Berdasarkan data KESDM, keempat perusahaan tersebut di antaranya PT Surya Saga Utama. Perusahaan ini memproduksi nikel di Kabupaten Bombana, Sulawesi Tenggara. Berdasarkan penilaian, tak ada kemajuan fisik pembangunan smelter sejak 23 November 2017 sekitar 39,44 persen. Adapun realisasi ekspor 51.000 wet metric ton (WMT) dari target 3.000.000 WMT. Karena itu, status ekspor dihentikan sementara.
Yang kedua, PT Modern Cahaya Makmur. Perusahaan ini memproduksi nikel dan berada di Kabupaten Konawe, Sulawesi Tenggara. Tak ada penambahan fisik pabrik sejak 23 November 2017 sebesar 76,38 persen. Modern Cahaya belum mengekspor barang tambang, sedangkan rekomendasi ekspor 298.359. Karena itu, status ekspor pun dihentikan sementara.

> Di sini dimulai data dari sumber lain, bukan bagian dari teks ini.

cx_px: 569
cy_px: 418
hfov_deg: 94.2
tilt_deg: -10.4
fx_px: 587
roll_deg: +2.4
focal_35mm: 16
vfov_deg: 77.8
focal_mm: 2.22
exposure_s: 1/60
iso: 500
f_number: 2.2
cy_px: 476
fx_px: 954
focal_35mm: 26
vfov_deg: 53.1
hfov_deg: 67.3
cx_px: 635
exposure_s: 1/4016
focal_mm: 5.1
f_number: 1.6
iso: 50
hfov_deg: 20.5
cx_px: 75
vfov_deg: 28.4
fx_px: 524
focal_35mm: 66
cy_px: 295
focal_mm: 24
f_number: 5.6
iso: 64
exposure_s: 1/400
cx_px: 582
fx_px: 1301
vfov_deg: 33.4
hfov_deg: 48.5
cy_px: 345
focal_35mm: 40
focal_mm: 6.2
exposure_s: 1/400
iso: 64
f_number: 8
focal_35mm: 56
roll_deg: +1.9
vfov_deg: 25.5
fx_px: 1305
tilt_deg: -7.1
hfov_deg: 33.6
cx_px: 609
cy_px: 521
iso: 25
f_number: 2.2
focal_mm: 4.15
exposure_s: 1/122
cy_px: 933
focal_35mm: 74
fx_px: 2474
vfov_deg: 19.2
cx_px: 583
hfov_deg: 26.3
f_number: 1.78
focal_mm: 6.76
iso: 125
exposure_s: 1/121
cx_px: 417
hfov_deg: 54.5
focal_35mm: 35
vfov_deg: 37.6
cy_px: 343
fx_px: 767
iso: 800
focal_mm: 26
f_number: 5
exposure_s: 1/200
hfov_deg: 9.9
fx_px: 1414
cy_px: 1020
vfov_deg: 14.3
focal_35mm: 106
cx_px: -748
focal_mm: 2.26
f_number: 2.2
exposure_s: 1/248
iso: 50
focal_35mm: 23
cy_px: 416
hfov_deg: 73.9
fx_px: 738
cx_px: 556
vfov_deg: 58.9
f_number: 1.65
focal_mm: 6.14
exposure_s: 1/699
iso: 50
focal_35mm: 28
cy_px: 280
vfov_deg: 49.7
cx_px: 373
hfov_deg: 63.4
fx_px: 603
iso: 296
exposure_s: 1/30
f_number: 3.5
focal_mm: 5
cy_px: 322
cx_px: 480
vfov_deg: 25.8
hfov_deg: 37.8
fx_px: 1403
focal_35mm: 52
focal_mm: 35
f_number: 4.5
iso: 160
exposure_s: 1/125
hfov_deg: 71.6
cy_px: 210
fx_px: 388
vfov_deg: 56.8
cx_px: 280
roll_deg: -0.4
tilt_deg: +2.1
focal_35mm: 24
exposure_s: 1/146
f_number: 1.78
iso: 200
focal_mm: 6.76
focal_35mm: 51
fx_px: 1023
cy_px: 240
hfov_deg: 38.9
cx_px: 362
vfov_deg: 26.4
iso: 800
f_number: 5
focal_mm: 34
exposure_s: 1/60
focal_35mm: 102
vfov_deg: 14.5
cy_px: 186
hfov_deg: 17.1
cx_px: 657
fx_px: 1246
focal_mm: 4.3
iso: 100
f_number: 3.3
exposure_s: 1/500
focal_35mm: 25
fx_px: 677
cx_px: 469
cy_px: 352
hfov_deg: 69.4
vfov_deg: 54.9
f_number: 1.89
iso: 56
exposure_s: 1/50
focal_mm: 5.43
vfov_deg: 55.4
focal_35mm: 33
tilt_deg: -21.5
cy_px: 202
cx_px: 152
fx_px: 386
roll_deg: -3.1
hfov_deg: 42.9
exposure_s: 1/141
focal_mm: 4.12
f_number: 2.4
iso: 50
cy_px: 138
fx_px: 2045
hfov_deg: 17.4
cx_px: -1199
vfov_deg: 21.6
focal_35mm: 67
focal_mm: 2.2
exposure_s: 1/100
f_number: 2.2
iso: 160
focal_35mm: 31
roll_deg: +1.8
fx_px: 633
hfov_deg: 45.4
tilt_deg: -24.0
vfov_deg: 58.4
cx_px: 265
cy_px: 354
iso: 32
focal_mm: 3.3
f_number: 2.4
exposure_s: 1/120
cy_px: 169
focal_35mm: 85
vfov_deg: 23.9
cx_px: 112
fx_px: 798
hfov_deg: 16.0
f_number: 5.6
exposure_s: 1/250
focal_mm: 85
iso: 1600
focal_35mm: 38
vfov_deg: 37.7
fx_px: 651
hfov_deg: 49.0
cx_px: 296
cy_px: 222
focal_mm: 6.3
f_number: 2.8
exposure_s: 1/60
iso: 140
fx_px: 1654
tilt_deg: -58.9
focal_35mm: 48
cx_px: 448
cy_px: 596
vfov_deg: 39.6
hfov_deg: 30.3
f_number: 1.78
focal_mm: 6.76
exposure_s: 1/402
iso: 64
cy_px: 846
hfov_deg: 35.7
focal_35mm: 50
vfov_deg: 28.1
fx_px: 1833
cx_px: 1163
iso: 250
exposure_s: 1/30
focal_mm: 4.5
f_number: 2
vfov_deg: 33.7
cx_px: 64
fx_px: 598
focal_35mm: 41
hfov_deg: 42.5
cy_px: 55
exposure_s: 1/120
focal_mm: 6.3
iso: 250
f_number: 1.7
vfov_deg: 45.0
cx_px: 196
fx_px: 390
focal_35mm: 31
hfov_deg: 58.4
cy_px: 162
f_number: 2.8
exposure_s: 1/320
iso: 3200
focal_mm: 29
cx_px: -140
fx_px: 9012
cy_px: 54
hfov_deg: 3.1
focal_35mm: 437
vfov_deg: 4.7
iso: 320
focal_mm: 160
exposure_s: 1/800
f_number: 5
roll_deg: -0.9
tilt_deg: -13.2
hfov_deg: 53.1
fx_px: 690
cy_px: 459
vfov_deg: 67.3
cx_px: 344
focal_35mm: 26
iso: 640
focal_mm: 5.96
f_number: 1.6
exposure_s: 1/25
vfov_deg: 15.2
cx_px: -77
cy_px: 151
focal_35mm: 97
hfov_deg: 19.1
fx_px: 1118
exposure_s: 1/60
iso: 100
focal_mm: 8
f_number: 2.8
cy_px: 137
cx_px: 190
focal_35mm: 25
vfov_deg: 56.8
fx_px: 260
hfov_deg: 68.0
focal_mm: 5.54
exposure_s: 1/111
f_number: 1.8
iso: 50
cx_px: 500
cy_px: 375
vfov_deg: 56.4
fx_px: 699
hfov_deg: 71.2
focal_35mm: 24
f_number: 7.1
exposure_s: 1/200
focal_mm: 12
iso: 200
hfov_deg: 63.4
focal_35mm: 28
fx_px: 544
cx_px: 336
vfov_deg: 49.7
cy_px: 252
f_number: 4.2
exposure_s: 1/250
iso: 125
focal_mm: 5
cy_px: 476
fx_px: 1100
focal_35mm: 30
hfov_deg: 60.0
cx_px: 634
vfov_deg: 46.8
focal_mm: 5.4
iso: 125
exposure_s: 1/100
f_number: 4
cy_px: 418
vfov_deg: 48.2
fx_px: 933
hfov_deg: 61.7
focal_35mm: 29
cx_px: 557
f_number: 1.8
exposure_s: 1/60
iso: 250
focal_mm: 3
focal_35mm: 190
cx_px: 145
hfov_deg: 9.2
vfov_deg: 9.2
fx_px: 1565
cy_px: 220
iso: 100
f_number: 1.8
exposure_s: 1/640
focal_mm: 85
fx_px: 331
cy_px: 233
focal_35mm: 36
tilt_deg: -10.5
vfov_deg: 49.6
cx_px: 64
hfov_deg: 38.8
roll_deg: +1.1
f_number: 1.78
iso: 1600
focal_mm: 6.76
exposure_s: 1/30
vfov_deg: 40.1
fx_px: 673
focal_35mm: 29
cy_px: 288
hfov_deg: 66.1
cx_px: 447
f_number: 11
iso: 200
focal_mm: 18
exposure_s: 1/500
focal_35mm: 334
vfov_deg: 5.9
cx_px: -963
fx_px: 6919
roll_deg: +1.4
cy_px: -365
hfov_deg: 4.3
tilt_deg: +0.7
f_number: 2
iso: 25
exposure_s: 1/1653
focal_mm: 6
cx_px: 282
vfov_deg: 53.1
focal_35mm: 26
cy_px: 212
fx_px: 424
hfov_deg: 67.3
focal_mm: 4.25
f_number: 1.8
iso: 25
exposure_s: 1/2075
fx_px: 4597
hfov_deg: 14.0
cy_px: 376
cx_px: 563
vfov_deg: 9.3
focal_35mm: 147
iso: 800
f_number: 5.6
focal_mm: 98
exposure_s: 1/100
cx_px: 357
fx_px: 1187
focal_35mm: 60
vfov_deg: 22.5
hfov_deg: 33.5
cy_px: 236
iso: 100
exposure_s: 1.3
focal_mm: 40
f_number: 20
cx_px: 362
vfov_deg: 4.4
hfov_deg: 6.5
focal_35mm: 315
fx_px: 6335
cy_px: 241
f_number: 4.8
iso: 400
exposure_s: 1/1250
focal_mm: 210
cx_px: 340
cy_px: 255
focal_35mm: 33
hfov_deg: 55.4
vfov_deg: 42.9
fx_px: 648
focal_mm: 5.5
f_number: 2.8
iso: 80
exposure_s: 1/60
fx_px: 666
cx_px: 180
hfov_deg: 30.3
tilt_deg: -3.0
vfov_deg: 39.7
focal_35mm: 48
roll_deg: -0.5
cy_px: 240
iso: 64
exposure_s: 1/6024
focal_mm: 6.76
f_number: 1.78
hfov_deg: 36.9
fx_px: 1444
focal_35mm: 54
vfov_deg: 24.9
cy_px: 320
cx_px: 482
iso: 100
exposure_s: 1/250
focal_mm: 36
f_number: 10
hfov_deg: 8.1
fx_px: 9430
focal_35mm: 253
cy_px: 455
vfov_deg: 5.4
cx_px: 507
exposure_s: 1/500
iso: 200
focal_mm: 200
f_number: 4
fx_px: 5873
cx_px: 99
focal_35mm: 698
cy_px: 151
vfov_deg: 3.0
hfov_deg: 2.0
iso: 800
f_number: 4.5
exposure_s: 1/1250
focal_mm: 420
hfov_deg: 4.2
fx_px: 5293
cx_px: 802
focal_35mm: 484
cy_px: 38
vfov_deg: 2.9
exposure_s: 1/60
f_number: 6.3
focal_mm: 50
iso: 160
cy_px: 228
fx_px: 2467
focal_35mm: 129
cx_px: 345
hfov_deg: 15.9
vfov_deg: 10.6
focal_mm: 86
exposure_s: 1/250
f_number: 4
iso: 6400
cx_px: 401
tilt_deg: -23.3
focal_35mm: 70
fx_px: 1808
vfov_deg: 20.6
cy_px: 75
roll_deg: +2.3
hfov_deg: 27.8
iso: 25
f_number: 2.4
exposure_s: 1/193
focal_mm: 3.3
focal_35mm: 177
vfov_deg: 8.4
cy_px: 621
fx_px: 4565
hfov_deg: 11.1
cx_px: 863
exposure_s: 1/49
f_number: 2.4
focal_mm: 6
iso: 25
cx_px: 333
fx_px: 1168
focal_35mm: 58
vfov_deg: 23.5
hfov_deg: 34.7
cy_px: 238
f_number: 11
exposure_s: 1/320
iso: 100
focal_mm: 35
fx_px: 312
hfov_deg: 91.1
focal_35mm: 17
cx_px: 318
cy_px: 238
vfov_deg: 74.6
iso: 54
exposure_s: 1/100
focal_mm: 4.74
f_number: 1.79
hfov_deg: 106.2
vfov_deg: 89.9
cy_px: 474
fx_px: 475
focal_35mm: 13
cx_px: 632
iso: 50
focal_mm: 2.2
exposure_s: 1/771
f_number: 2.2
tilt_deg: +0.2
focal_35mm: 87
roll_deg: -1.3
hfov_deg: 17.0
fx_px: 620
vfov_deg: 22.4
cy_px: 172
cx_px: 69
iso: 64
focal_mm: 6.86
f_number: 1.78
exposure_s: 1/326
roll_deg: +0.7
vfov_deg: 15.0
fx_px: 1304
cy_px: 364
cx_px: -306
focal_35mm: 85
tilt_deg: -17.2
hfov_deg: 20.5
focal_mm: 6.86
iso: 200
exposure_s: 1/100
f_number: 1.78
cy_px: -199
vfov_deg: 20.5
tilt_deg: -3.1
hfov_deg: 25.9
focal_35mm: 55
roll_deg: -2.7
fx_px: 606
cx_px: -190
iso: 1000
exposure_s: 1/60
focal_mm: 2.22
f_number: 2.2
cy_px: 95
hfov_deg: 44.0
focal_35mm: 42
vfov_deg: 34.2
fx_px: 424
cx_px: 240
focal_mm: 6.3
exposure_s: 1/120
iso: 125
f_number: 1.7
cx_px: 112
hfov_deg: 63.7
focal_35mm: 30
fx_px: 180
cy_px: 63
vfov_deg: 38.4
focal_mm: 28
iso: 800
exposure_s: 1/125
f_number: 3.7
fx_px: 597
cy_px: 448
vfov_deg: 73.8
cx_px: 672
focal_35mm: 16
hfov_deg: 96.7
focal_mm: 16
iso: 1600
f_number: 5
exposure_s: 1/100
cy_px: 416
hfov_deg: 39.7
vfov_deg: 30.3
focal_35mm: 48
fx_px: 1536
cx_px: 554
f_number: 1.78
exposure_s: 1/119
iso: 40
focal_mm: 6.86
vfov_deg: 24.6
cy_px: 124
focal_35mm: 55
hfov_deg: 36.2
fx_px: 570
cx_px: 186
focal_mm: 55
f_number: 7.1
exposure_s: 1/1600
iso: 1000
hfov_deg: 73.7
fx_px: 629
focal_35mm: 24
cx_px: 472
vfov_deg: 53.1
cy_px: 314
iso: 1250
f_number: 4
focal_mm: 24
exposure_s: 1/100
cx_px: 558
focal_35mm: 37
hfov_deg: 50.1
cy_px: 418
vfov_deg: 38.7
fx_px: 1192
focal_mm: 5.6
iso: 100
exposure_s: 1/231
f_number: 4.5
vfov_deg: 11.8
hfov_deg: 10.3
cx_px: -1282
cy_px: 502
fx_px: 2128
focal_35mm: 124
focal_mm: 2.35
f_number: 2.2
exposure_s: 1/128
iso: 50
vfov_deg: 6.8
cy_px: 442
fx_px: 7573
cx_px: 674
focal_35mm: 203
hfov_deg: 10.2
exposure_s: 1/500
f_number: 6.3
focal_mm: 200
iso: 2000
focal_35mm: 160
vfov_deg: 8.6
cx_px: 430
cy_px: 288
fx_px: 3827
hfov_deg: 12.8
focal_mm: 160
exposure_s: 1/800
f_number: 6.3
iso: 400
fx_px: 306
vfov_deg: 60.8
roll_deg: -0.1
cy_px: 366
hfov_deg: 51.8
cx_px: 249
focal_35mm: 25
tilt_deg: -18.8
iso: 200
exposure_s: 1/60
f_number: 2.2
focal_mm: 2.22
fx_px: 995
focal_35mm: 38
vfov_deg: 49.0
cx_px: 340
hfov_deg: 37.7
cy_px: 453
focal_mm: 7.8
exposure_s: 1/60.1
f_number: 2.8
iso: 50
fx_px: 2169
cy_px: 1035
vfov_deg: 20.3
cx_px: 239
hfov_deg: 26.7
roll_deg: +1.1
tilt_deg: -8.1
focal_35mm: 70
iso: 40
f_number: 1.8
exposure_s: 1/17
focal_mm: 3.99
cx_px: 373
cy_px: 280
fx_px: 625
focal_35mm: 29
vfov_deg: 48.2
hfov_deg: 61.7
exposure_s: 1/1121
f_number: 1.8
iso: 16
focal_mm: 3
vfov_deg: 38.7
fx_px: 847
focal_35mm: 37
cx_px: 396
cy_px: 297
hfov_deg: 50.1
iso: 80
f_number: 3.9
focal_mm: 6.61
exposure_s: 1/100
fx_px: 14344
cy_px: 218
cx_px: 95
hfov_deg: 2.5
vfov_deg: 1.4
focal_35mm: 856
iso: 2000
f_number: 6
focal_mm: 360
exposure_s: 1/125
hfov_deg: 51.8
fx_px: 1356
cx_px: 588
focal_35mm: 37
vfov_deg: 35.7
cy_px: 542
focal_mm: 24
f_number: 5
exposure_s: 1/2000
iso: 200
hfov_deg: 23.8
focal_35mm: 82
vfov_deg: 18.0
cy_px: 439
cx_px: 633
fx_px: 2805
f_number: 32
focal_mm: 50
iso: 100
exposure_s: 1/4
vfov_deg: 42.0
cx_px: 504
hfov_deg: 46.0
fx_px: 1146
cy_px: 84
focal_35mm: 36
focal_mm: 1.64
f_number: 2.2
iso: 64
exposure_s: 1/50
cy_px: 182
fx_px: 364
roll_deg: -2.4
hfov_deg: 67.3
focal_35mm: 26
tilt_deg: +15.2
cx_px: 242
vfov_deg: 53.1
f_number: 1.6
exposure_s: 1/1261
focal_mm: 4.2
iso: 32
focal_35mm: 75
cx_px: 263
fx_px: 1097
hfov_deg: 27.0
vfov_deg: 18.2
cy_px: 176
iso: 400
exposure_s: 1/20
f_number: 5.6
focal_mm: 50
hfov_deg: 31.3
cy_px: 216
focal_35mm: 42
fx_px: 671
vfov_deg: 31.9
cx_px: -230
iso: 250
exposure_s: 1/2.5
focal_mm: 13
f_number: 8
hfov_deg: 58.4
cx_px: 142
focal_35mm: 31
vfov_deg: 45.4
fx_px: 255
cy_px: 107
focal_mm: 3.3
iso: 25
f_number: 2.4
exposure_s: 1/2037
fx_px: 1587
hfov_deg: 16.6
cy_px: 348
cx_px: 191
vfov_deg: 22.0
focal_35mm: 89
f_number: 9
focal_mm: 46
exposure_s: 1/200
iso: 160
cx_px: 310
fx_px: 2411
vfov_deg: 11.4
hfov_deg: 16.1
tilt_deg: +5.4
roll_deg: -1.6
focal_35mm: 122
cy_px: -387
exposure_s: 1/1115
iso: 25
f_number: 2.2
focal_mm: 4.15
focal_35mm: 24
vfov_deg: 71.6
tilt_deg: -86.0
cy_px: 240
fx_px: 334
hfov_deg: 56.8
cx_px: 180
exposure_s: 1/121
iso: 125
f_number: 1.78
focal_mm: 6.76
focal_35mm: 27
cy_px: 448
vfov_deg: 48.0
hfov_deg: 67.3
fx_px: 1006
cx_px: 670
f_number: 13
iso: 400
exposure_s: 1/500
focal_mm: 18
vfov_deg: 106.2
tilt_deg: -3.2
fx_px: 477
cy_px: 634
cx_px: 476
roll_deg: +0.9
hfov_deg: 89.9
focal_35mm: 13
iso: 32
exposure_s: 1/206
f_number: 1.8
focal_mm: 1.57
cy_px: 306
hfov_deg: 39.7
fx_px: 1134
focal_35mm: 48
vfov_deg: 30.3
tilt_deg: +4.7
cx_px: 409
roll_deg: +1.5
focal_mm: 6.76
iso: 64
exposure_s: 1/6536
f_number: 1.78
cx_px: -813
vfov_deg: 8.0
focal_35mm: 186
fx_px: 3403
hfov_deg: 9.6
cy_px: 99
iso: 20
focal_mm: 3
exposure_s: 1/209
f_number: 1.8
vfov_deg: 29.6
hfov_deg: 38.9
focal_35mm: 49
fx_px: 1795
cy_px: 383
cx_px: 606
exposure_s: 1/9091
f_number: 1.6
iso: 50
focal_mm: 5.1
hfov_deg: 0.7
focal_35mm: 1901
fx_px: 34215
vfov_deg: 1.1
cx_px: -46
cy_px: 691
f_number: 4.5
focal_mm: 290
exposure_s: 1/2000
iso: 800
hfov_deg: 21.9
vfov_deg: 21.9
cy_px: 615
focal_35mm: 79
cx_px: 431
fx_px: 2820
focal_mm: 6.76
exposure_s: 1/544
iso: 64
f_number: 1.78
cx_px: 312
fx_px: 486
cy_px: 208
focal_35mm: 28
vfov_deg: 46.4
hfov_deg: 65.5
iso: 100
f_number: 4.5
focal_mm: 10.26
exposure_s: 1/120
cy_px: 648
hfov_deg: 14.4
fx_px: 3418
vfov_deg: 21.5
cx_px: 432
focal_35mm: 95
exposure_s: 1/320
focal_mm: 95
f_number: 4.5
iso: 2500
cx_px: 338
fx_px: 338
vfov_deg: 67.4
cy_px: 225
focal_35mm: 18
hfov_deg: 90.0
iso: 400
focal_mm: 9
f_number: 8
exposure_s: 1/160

Ketiga, PT Integra Mining Nusantara. Perusahaan yang memproduksi nikel ini berada di Kabupaten Konawe Selatan, Sulawesi Tenggara. Kemajuan fisik hingga 28 Juni 2018 masih 20 persen. Seperti Modern, Integra pun belum mengeskpor barang tambang. Sedangkan rekomendasi ekspornya 923.760. Status ekspor dihentikan sementara.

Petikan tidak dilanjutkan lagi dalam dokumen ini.